Cooper Tire & Rubber Co. is getting closer to creating a marketable guayule (why-yoo-lee) tire as the company is in both advanced and complete stages of compounding work to create a tire made 100% of guayule tire components.
Cooper held its annual meeting with Biomass Research and Development Initiative grant members Aug. 18-19, to discuss progress and tested Cooper CS4 tires built with multiple components made completely out of rubber from guayule, a desert shrub that can be grown in the U.S.
Howard Colvin, a senior research scientist at Cooper, said the company has already created three tire builds with multiple components made of 100% guayule natural rubber. In early 2017, the company plans to release a concept tire made of 100% guayule components.
At the annual meeting, Cooper and about 30 members of its consortium partners were able to test tires made with multiple guayule rubber components against hevea natural rubber tires on wet, off-road and dry tracks at the company’s Cooper Tire and Vehicle Test Center in Pearsall, Texas.
The company claims the tires ride no differently than hevea natural rubber tires, making the new source of natural rubber an equivalent competitor to the hevea natural rubber used today.
“What we’ve been able to show so far is that we have been able to build tires, develop compounds, we’ve been able to process those compounds in our tire factory, we’ve been able to test those tires with all guayule components and show that in many cases that performance is equivalent,” Colvin said.
Cooper’s tire testing comes after years of research funded by the $6.9 million Biomass Research and Development Initiative government grant to study guayule as an alternative rubber source and use other parts of the plant for energy.
Guayule is a desert scrub native to Mexico and the American southwest that has the capability to produce natural rubber, much like the natural rubber produced from the hevea plant used as the natural rubber source for today’s tires.

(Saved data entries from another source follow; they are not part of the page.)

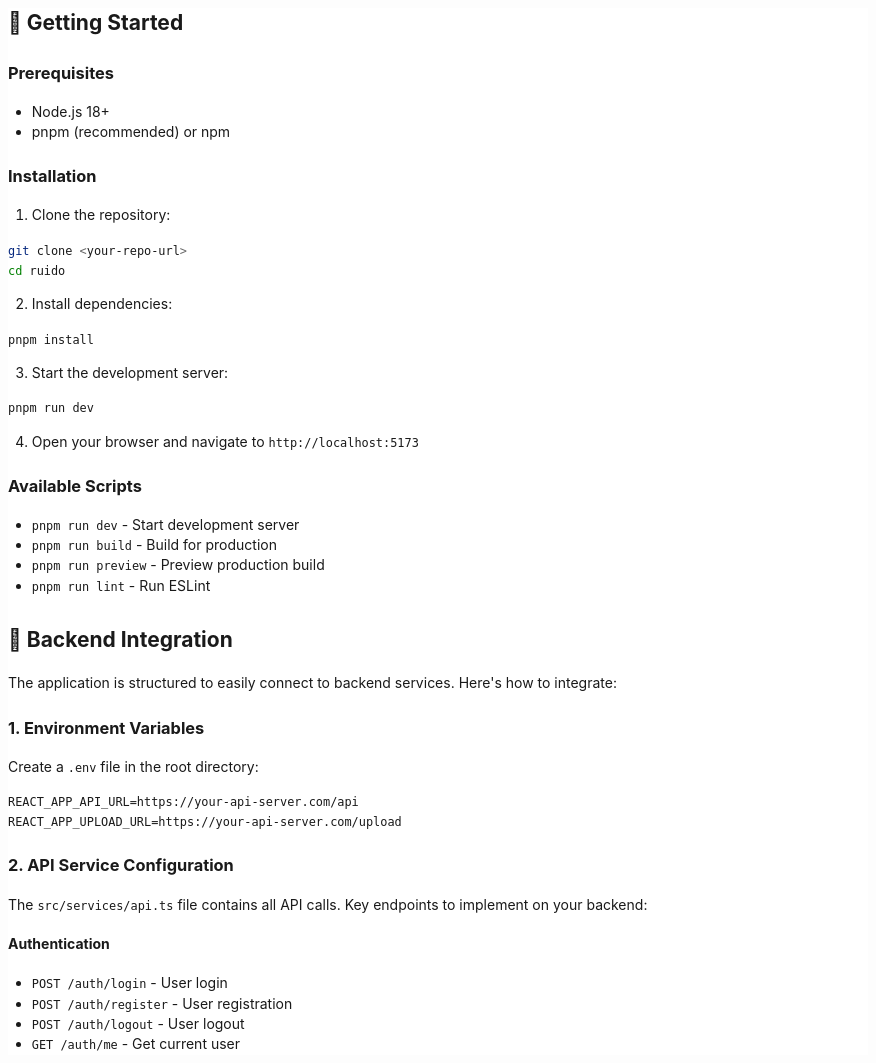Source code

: ## 🚀 Getting Started

### Prerequisites

- Node.js 18+ 
- pnpm (recommended) or npm

### Installation

1. Clone the repository:
```bash
git clone <your-repo-url>
cd ruido
```

2. Install dependencies:
```bash
pnpm install
```

3. Start the development server:
```bash
pnpm run dev
```

4. Open your browser and navigate to `http://localhost:5173`

### Available Scripts

- `pnpm run dev` - Start development server
- `pnpm run build` - Build for production
- `pnpm run preview` - Preview production build
- `pnpm run lint` - Run ESLint

## 🔧 Backend Integration

The application is structured to easily connect to backend services. Here's how to integrate:

### 1. Environment Variables

Create a `.env` file in the root directory:

```env
REACT_APP_API_URL=https://your-api-server.com/api
REACT_APP_UPLOAD_URL=https://your-api-server.com/upload
```

### 2. API Service Configuration

The `src/services/api.ts` file contains all API calls. Key endpoints to implement on your backend:

#### Authentication
- `POST /auth/login` - User login
- `POST /auth/register` - User registration
- `POST /auth/logout` - User logout
- `GET /auth/me` - Get current user
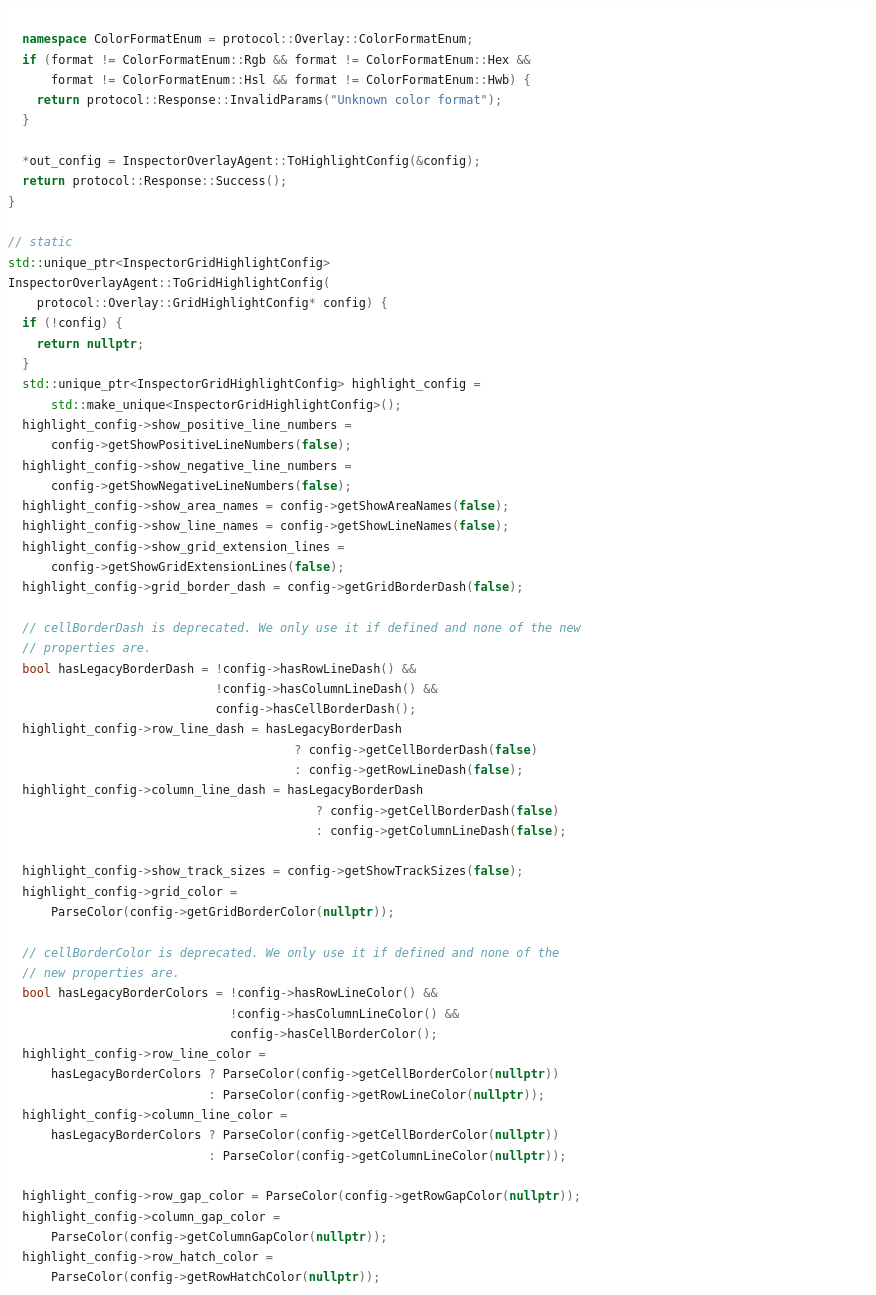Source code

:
 ```cpp

  namespace ColorFormatEnum = protocol::Overlay::ColorFormatEnum;
  if (format != ColorFormatEnum::Rgb && format != ColorFormatEnum::Hex &&
      format != ColorFormatEnum::Hsl && format != ColorFormatEnum::Hwb) {
    return protocol::Response::InvalidParams("Unknown color format");
  }

  *out_config = InspectorOverlayAgent::ToHighlightConfig(&config);
  return protocol::Response::Success();
}

// static
std::unique_ptr<InspectorGridHighlightConfig>
InspectorOverlayAgent::ToGridHighlightConfig(
    protocol::Overlay::GridHighlightConfig* config) {
  if (!config) {
    return nullptr;
  }
  std::unique_ptr<InspectorGridHighlightConfig> highlight_config =
      std::make_unique<InspectorGridHighlightConfig>();
  highlight_config->show_positive_line_numbers =
      config->getShowPositiveLineNumbers(false);
  highlight_config->show_negative_line_numbers =
      config->getShowNegativeLineNumbers(false);
  highlight_config->show_area_names = config->getShowAreaNames(false);
  highlight_config->show_line_names = config->getShowLineNames(false);
  highlight_config->show_grid_extension_lines =
      config->getShowGridExtensionLines(false);
  highlight_config->grid_border_dash = config->getGridBorderDash(false);

  // cellBorderDash is deprecated. We only use it if defined and none of the new
  // properties are.
  bool hasLegacyBorderDash = !config->hasRowLineDash() &&
                             !config->hasColumnLineDash() &&
                             config->hasCellBorderDash();
  highlight_config->row_line_dash = hasLegacyBorderDash
                                        ? config->getCellBorderDash(false)
                                        : config->getRowLineDash(false);
  highlight_config->column_line_dash = hasLegacyBorderDash
                                           ? config->getCellBorderDash(false)
                                           : config->getColumnLineDash(false);

  highlight_config->show_track_sizes = config->getShowTrackSizes(false);
  highlight_config->grid_color =
      ParseColor(config->getGridBorderColor(nullptr));

  // cellBorderColor is deprecated. We only use it if defined and none of the
  // new properties are.
  bool hasLegacyBorderColors = !config->hasRowLineColor() &&
                               !config->hasColumnLineColor() &&
                               config->hasCellBorderColor();
  highlight_config->row_line_color =
      hasLegacyBorderColors ? ParseColor(config->getCellBorderColor(nullptr))
                            : ParseColor(config->getRowLineColor(nullptr));
  highlight_config->column_line_color =
      hasLegacyBorderColors ? ParseColor(config->getCellBorderColor(nullptr))
                            : ParseColor(config->getColumnLineColor(nullptr));

  highlight_config->row_gap_color = ParseColor(config->getRowGapColor(nullptr));
  highlight_config->column_gap_color =
      ParseColor(config->getColumnGapColor(nullptr));
  highlight_config->row_hatch_color =
      ParseColor(config->getRowHatchColor(nullptr));
```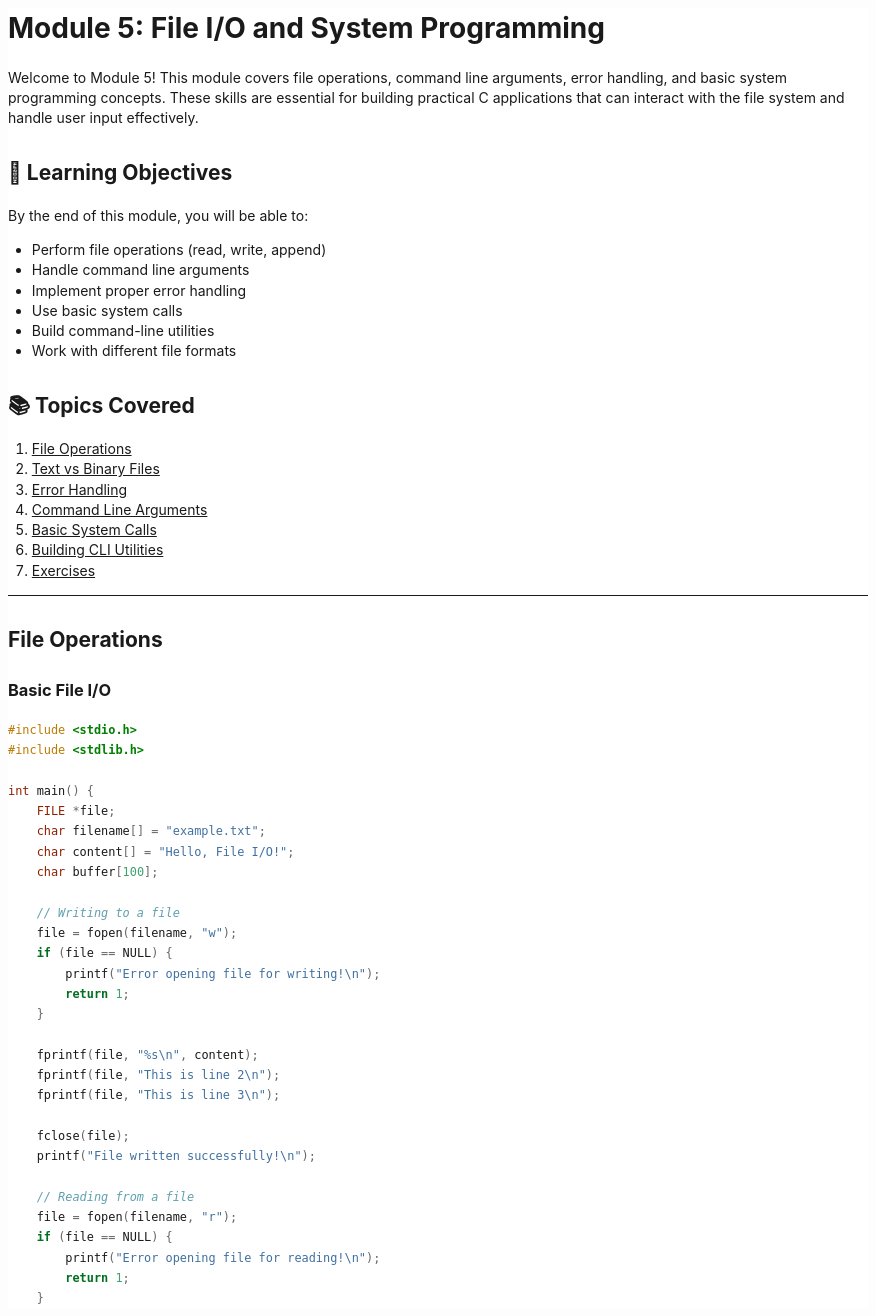# Module 5: File I/O and System Programming

Welcome to Module 5! This module covers file operations, command line arguments, error handling, and basic system programming concepts. These skills are essential for building practical C applications that can interact with the file system and handle user input effectively.

## 🎯 Learning Objectives

By the end of this module, you will be able to:
- Perform file operations (read, write, append)
- Handle command line arguments
- Implement proper error handling
- Use basic system calls
- Build command-line utilities
- Work with different file formats

## 📚 Topics Covered

1. [File Operations](#file-operations)
2. [Text vs Binary Files](#text-vs-binary-files)
3. [Error Handling](#error-handling)
4. [Command Line Arguments](#command-line-arguments)
5. [Basic System Calls](#basic-system-calls)
6. [Building CLI Utilities](#building-cli-utilities)
7. [Exercises](#exercises)

---

## File Operations

### Basic File I/O

```c
#include <stdio.h>
#include <stdlib.h>

int main() {
    FILE *file;
    char filename[] = "example.txt";
    char content[] = "Hello, File I/O!";
    char buffer[100];
    
    // Writing to a file
    file = fopen(filename, "w");
    if (file == NULL) {
        printf("Error opening file for writing!\n");
        return 1;
    }
    
    fprintf(file, "%s\n", content);
    fprintf(file, "This is line 2\n");
    fprintf(file, "This is line 3\n");
    
    fclose(file);
    printf("File written successfully!\n");
    
    // Reading from a file
    file = fopen(filename, "r");
    if (file == NULL) {
        printf("Error opening file for reading!\n");
        return 1;
    }
```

In 2012, the government grant put Cooper at the head of managing a guayule research initiative. After some shifts in partners, Cooper is now working with consortium partners including PanAridus LLC, Cornell University and Clemson University and the United States Department of Agriculture’s Agricultural Research Service.
Guayule natural rubber isn’t a new idea. The idea to create a new source of rubber from the plant dates back to the early 1900s when entrepreneurs invested $30 million in the plant and during WWII when the emergency rubber project targeted guayule as a new source of natural rubber.
But, with the recent price drop of rubber, the monopoly Asia has over hevea plantations and the need for more land to grow hevea, guayule has returned as a priority to create a new competitor through developing the plant from a genetic and agricultural level.
“In two years we have gone from test tubes to tires,” said Mike Fraley, CEO of PanAridus LLC, a company that uses genetics and selective breeding to create guayule seeds that generate more rubber.
The company founded in 2010 has the world’s largest private collection of guayule germplasm and world’s largest patented varieties, with nine different guayule varieties. Through genetic testing and breeding methodology, the company has been able to create guayule seeds that will grow into a crop capable of yielding more rubber.
Respected USDA lines from the 70s of guayule are known to yield 1,000 pounds of rubber per acre, while two of the PanAridus patented varieties have already doubled that yield, Fraley said.
In order to understand guayule’s properties and how to manipulate the plant to create the rubber yield needed, the USDA’s Agricultural Research Service has also been studying the genetics of the plant.
“One of the most remarkable things about the BRDI program is its breadth. We’ve literally started at plant DNA level. We’re studying molecular mechanisms, developing a rubber product and a tire product, and evaluating the impact of their use and on society and the environment,” said Colleen McMahan, lead scientist on domestic natural rubber efforts for USDA’s Agricultural Research Service.
By sequencing the guayule genome, McMahan said they hope to improve the crops rubber yield and resistance to disease, pests and climate.
Looking at how the plants develop on the farm is also a priority. By growing guayule out in the field researchers are gathering information on growing practices to maximize rubber yield such as direct seeding and irrigation.
The grant funded the ARS agricultural engineer Doug Hunsaker in Maricopa County, Ariz., to perform comprehensive study of guayule irrigation where he compared surface, or flood irrigation, to sub-surface drip irrigation from 2013 to 2015.
Although the study is in the process of publication, McMahan said they study found grams of rubber per plant improved as the amount of irrigation was increased and subsurface drip irrigation dramatically improved grams of rubber per plant with up to double the rubber per plant.
The study also found that increasing nitrogen fertilizer did not show an increase in grams of rubber, reinforcing earlier data that says fertilizer isn’t needed to successfully grow guayule.
From a successful crop, the guayule is then ground and organic solvents are used to pull the natural rubber from the plant, Fraley said.
From there the 10% of rubber can go to producing tires, 10% of resin can go to creating fragrances and adhesives and the 80% bagasse, a woody material, can be used as an energy supply and even construction materials.
“So we have a 100% usable species here, and it all starts with the seed,” Fraley said.